Journey Through the Years

Journey Through the Years, An Autobiography Dedicated to My Sons: Boyd, Shepard, Calvin and Larry by Margie Quate

Some years ago I was contacted by Robert Quate who had seen the website and then Stevi Quate who generously sent me a copy of Margie Quate’s autobiography. It is a fascinating story both of early life in the Snake Valley and then Margie and husband Graham Quate’s life in Central America and Asia. I have transcribed some pages which are relevant to the story of Isaac and family. Here are some excerpts.

Early Days

“My mother, Ruby Estelle Gandy, was born in Fillmore, Utah. The father, Isaac Gandy, came from England as a young boy. The mother, Harriet Parsons, came across the plains in a covered wagon. Her young life was pretty rough. She told of leaving a good farm in Missouri to come to the gold rush of California. Her father found no gold and died of T.B. in Placerville, Calif. The mother took in washing. My grandmother Harriet helped, and one story was told that she rubbed so hard on a grey shirt that it was in shreds, but the owned didn’t ask for payment. Grandmother married, much against her will, to an older man, Isaac Gandy, at the bidding of an older sister. Women were scarce and wives were in demand. She never did enjoy married life, but did her part in caring for four little girls as they came along.

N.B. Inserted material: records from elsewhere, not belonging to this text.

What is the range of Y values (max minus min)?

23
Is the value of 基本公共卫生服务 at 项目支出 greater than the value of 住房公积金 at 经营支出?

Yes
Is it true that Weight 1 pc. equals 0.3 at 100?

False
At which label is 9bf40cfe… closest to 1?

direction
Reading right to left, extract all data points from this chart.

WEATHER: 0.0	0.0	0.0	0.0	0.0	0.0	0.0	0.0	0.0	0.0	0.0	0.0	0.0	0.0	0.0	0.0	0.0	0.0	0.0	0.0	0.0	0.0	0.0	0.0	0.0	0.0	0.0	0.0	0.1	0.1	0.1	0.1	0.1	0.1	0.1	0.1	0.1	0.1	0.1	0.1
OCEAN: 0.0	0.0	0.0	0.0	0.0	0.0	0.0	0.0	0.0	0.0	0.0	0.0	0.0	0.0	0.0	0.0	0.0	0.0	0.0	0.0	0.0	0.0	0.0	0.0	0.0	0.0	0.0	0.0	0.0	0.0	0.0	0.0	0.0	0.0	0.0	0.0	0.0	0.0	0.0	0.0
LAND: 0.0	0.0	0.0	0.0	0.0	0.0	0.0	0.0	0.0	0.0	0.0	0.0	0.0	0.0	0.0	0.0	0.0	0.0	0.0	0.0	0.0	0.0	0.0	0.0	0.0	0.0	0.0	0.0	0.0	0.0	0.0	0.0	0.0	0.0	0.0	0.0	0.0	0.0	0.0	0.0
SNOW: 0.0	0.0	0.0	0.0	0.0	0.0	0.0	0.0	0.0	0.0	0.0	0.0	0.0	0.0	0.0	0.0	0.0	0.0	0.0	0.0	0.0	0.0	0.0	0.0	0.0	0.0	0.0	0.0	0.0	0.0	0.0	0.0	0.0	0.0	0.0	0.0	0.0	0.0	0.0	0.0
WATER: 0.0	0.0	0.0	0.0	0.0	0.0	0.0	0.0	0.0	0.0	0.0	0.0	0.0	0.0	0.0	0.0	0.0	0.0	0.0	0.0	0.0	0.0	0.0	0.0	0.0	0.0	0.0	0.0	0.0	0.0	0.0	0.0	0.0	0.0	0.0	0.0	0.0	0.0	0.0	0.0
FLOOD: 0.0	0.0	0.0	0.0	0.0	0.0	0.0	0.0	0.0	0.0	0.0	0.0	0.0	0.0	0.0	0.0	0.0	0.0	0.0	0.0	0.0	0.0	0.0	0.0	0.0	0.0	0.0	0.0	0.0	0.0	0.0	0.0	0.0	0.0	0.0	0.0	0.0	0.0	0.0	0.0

Grandfather Gandy I remember as a gentle, white haired and bearded, medium sized man. On one visit he brought me a little puppy in his coat pocket. I sometimes visited these grandparents when I was very small. They lived in a lonely place, down in the meadows, several miles below Gandy, Utah. There was a little spring close by the house, where we gathered fresh green watercress, which is so good on hot bread. Our drinking and all water came from this spring. My time was spent helping with the regular home tasks and even making a cake standing on a box to reach the table. Grandfather Gandy died soon after, and grandmother made her home with one or another of the three daughters left. A tombstone, marble upright slab, was shipped from London by his remaining sister over there. The grave is in Garrison, Utah. The sister also sent $500 to each of his three daughters. My mother bought forty acres of land to enlarge her home farm.”

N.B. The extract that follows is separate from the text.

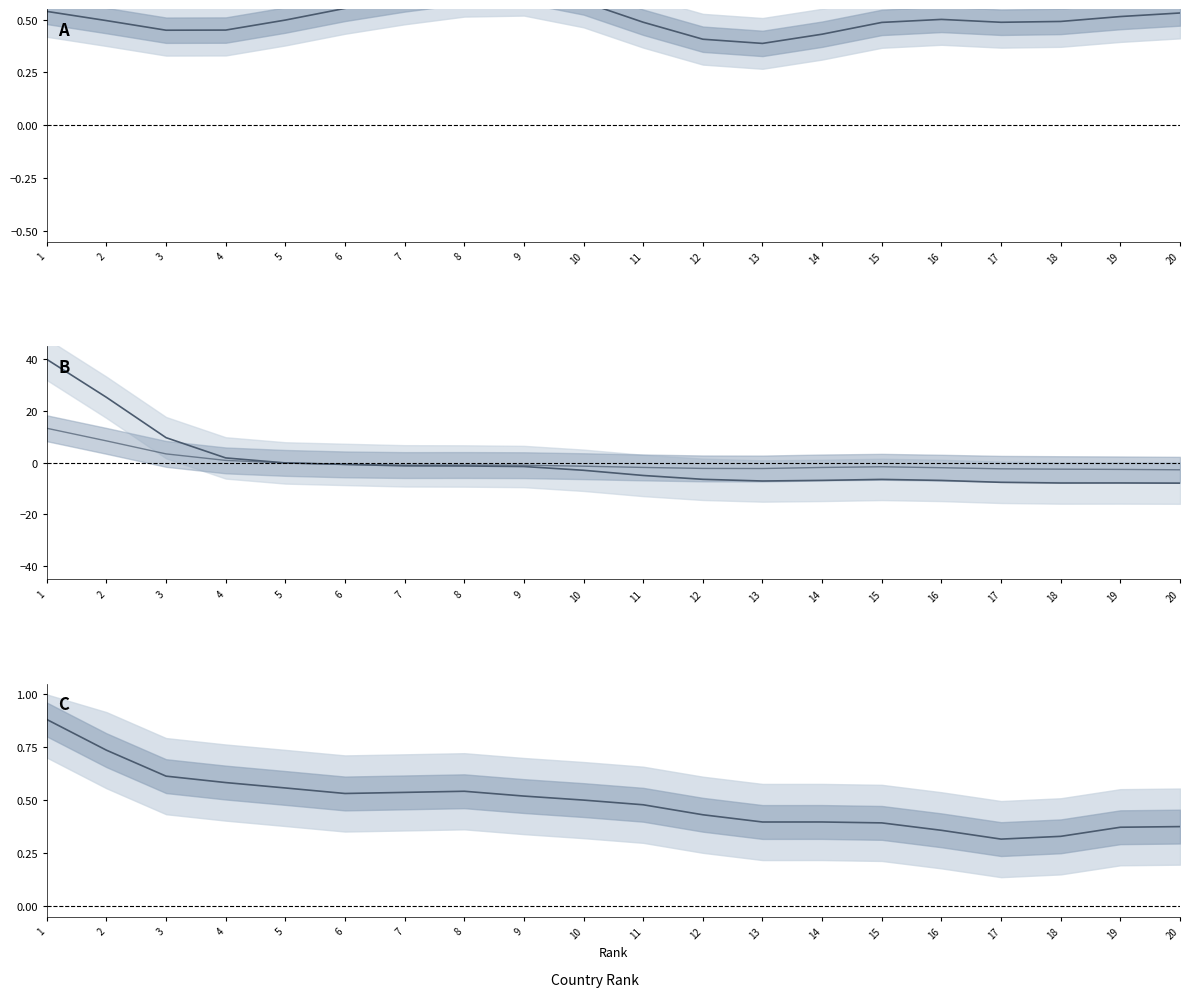

At how many categories does at least one series exceed 0?

20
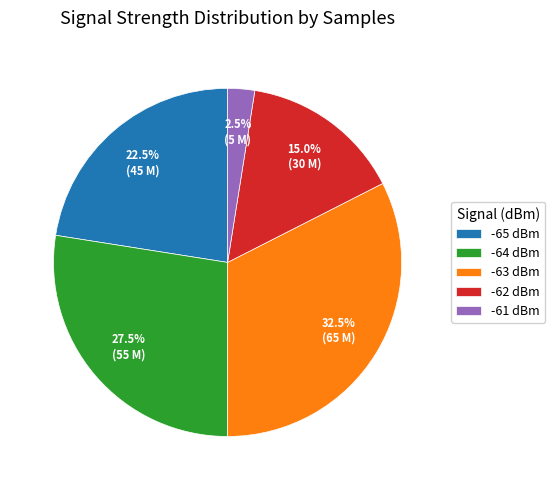

Between -65 dBm and -61 dBm, which is larger?

-65 dBm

“Grandfather Gandy was the greatest rambler of the lot”, Graham Quate 1969

First settlers in Snake Valley included Margie Lake and son Edwin who became Your grandfather; and Lizzie Schumacher and her son Fred. Ed Lake married Stella Gandy; who sometime after being widowed, married Fred Schumacher. Another early settler was Isaac Gandy, father of Stella. This Isaac Gandy was your Great Grandfather. He immigrated from England as a very young man; was a most efficient horseman; operated a personally owed stage line between Salt Lake City and the newly discovered mines nearby. Eventually he sold the stage line and set out to find new lands to conquer. In Snake Valley he purchased a sizeable ranch under the Burbank Lake; split it in three pieces and presented the pieces to his three daughters: Emma (wife of Uncle Jim Robison), Molly (Dee Heckethorn’s Grandmother) and Stella, your own Grandmother. Ed Lake homesteaded a piece of land adjoining Stella’s property and later they married. My grandmother was a close fiend of Stella. Ed and Stella lived at first in a log cabin, which you have seen many times, and it was there that I first saw your mother; she was lying in a crib, and was only a few weeks old.

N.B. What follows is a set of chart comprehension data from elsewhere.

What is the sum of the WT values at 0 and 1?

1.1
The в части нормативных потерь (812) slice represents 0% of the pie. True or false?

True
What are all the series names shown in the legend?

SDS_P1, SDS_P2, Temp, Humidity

This story will ramble a little, but that is fitting since most of he characters in it were what might be called ramblers in the best sense of the word, and your Grandfather Gandy was the greatest rambler of the lot. After giving the Snake Creek Ranch to his daughters, he bought the fine Rowland ranch, 5 or 6 miles west of Baker; sold or traded that and acquired the Silver Creek Ranches which later were acquired by the Bellander Brothers; sold it and moved on to Warm Creek where a post office was opened and given the name of Gandy, and there it is today, still on the map.

From a letter by Graham Quate to son Larry Quate, 1969.